[Supplied text]:
Start of Block

I have Word 2016 and discovered that Word 2007 was the last version that supported AutoSummary.
http://technet.microsoft.com/en-us/library/cc179199.aspx.
By the way, thank you for many tips which I have used, particularly with VBA coding to generate Word documents.


2016-01-24 06:56:52

Brian Wilson

Alas, despite searching, i could not find the command AutoSummary then read the comments below, neither could anyone else!! I did come across a problem however when looking to add commands when message appeared that command can only be added to custom groups and I can find where the tab for the group is located is any ideas (Word 2010) Thanks


2016-01-23 20:10:15

Jose L Santos

Allen,
this tip also brought me great expectations, as this would be a terrific improvement.
But, before even trying to activate it in my Word 2010, I was considering that such an advanced tool would likely only be available on newer versions. But as I had not noticed in the tip which version it would apply to, I went up and tried to activate it, obviously to no avail.
Only after that I came back to the comments, where I found your entry about the end note.
Although it IS there, it is not readily VISIBLE.
So, I would like to request and suggest you to have such "applicable to version" information displayed in a VERY visible way, at the tip's header, so that the visitor is clearly advised on the applicability before spending his time with that tip.
Perhaps a single line of boxes (like a single line spreadsheet), having each cell displaying a version number (year) and having its background colored in green (applicable) or red (not applicable) would be a good approach.
Thanks for your support.


2015-01-14 16:06:51

Emmanuel

Please, I was not able to locate the AutoSummary tools as described by Using Executive Summaries
by Allen Wyatt (last updated April 2, 2013) using office 2013. any new ideas


2014-05-01 09:05:19

Surendera M. Bhanot

The feature has been removed from Word 2010, according to http://technet.microsoft.com/en-us/library/cc179199(office.14).aspx .


2014-04-30 17:15:25

Anonymous

Microsoft should stop messing with their products. None of the features they add are as useful as the ones they remove. Go back to the 97-03 versions of Word and Excel and back to XP for the operating system and I and most of the people I know would be happier with it.


2013-04-02 11:02:52

Marilyn Hayner

Yes, definitely, point this out at the start. I have Word 2010, and this is a feature that would be extremely helpful, so I, too, looked for it.

Is there a feature like it in Word 2010?


2013-03-06 11:30:31

James Baisden

is there an auto summary on 2010?


2011-11-02 02:14:00

awyatt

Note that the end of the tip/article it states "This tip (5996) applies to MS Word versions: 2007."

Each tip/article on the site includes an indicator at the end denoting which version it works with.

-Allen


2011-11-01 16:28:05

Anonymous

You may want to point out that this feature was removed from Word 2010 to help prevent a very frustrating day for your readers.

End of Block

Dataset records

Start of Block

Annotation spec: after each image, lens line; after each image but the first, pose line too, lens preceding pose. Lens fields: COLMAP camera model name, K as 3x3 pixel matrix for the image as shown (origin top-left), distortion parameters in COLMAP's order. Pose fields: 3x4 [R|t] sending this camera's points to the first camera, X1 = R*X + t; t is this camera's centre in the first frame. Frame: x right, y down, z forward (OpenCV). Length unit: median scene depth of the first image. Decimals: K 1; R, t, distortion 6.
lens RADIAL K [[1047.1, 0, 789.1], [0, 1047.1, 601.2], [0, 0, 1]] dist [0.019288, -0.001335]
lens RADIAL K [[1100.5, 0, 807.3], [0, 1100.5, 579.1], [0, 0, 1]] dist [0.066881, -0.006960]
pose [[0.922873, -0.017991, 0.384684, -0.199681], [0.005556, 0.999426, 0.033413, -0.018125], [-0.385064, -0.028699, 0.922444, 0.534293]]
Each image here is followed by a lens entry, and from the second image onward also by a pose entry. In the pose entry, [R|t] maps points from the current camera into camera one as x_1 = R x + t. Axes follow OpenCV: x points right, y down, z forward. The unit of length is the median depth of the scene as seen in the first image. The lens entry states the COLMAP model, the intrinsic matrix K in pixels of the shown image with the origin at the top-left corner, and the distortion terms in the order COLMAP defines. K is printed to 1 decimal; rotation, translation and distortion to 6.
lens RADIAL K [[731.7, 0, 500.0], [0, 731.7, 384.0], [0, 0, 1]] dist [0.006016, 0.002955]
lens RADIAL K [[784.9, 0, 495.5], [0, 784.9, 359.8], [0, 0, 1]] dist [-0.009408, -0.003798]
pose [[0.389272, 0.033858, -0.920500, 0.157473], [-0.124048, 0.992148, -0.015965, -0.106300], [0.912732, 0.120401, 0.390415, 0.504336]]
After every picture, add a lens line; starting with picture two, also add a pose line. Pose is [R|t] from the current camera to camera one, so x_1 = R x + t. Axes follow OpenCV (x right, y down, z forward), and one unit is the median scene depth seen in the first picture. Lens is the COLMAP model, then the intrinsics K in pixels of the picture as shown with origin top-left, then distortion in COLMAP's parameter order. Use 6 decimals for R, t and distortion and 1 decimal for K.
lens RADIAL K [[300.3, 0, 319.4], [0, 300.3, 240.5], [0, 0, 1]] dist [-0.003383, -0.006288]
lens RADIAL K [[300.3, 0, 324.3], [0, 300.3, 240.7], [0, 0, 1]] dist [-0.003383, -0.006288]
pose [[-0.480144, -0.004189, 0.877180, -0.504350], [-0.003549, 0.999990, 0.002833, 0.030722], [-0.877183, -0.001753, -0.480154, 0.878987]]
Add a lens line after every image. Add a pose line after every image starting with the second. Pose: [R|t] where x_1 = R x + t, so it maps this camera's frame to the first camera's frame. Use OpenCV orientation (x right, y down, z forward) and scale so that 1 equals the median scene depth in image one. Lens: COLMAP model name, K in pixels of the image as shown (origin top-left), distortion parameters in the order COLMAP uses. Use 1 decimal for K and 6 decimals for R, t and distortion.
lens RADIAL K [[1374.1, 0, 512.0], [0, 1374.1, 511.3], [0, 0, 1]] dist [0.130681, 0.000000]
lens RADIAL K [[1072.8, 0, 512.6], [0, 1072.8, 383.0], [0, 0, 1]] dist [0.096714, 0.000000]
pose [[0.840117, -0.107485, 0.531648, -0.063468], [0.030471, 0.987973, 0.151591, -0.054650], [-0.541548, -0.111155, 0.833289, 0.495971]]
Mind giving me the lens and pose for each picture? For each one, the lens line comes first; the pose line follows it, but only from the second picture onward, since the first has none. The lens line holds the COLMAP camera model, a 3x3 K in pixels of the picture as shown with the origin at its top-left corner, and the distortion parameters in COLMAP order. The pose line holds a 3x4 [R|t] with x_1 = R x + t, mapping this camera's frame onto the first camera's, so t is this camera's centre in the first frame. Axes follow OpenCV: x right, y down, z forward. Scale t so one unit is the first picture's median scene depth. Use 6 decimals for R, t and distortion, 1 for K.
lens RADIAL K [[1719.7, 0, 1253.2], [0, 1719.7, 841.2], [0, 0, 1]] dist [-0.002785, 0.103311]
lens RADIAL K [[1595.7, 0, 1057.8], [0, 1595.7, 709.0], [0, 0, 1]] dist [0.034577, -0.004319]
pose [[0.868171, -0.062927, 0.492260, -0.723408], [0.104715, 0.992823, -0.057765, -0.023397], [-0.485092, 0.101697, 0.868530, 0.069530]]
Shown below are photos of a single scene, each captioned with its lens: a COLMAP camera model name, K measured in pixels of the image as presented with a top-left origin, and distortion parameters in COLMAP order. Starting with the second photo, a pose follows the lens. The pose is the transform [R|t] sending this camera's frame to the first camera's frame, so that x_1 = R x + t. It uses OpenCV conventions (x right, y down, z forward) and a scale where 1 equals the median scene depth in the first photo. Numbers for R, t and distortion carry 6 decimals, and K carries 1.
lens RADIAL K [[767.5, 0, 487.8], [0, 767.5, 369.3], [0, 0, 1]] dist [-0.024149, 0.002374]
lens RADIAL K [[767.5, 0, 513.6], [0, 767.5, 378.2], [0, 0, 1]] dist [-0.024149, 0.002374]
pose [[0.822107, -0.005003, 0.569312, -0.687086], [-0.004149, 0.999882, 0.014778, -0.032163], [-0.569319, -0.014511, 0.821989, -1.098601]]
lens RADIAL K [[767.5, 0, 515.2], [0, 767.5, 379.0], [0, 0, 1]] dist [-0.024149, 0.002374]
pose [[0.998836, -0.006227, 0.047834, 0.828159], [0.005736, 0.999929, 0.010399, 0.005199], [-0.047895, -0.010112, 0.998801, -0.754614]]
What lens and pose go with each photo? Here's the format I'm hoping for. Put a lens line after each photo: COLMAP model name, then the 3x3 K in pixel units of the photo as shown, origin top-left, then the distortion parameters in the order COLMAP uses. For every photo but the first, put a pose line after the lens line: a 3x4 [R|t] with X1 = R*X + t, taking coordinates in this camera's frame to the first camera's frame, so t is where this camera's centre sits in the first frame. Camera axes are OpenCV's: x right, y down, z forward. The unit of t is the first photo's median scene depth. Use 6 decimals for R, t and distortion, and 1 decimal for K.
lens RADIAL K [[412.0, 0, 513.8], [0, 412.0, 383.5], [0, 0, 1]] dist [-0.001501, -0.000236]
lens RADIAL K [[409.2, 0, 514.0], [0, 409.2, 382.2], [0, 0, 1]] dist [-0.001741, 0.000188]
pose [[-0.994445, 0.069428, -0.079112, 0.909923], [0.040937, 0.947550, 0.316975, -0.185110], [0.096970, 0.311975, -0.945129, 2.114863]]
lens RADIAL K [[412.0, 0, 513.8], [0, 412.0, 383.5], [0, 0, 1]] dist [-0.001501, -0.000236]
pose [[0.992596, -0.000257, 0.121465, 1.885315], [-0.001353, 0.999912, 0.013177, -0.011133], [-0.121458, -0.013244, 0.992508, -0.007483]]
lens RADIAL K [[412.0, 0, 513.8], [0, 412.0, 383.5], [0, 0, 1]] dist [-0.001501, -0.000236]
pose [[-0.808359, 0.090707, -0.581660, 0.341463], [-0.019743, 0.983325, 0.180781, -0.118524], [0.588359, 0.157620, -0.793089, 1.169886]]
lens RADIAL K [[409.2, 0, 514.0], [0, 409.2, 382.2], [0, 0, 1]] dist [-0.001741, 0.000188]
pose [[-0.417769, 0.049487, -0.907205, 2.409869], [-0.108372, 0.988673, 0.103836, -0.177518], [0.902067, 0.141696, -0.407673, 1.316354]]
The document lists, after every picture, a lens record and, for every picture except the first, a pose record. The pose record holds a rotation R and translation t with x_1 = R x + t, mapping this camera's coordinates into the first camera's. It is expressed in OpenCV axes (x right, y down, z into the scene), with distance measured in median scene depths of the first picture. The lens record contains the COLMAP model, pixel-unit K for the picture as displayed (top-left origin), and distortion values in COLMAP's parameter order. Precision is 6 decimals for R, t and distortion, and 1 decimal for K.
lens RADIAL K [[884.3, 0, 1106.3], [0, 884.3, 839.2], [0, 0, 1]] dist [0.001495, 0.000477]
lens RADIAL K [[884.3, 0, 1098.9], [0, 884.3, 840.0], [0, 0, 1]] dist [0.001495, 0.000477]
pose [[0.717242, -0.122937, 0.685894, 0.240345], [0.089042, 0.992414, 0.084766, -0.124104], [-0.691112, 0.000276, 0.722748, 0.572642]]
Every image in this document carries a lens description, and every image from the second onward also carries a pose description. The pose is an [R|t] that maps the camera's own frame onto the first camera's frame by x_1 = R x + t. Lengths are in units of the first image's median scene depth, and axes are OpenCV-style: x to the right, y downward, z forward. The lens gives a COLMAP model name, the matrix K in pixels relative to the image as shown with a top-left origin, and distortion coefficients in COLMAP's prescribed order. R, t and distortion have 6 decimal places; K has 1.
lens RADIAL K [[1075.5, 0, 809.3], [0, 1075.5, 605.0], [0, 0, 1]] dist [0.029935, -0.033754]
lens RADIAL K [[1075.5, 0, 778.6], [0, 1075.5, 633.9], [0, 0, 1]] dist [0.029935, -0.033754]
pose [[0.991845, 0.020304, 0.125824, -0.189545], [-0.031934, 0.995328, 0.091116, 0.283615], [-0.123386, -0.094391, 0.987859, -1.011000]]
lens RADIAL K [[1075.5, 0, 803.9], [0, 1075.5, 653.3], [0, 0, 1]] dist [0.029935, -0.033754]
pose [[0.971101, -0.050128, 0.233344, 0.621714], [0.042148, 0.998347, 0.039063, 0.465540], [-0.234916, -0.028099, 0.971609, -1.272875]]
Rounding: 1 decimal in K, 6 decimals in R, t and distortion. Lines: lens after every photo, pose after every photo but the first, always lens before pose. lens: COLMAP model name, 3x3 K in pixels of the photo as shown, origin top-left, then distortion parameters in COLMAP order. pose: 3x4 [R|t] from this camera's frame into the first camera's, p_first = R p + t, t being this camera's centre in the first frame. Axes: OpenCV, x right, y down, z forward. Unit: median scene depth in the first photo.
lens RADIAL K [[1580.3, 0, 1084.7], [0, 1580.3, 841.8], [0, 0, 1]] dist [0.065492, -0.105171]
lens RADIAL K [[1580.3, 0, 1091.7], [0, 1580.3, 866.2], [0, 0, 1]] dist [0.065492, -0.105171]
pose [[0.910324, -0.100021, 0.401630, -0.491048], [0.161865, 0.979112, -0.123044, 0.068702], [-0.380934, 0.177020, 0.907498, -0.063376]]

End of Block

[Questions to answer]:
A - Do these statements agree with the AutoSummary comments? (i) A commenter says the feature was removed from Word 2010. (ii) Each tip on the site shows which versions it works with at the start. (iii) A commenter proposes boxes colored green for applicable and red for not applicable. For each, answer yes or no and quote the deciding words.
B - Copy the stretch of the AutoSummary comments from "Microsoft should stop" through "looked for it.".

[Your written answers]:
A -
(i) Yes: "The feature has been removed from Word 2010"
(ii) No: "Each tip/article on the site includes an indicator at the end denoting which version it works with."
(iii) Yes: "having its background colored in green (applicable) or red (not applicable)"

B -
Microsoft should stop messing with their products. None of the features they add are as useful as the ones they remove. Go back to the 97-03 versions of Word and Excel and back to XP for the operating system and I and most of the people I know would be happier with it.


2013-04-02 11:02:52

Marilyn Hayner

Yes, definitely, point this out at the start. I have Word 2010, and this is a feature that would be extremely helpful, so I, too, looked for it.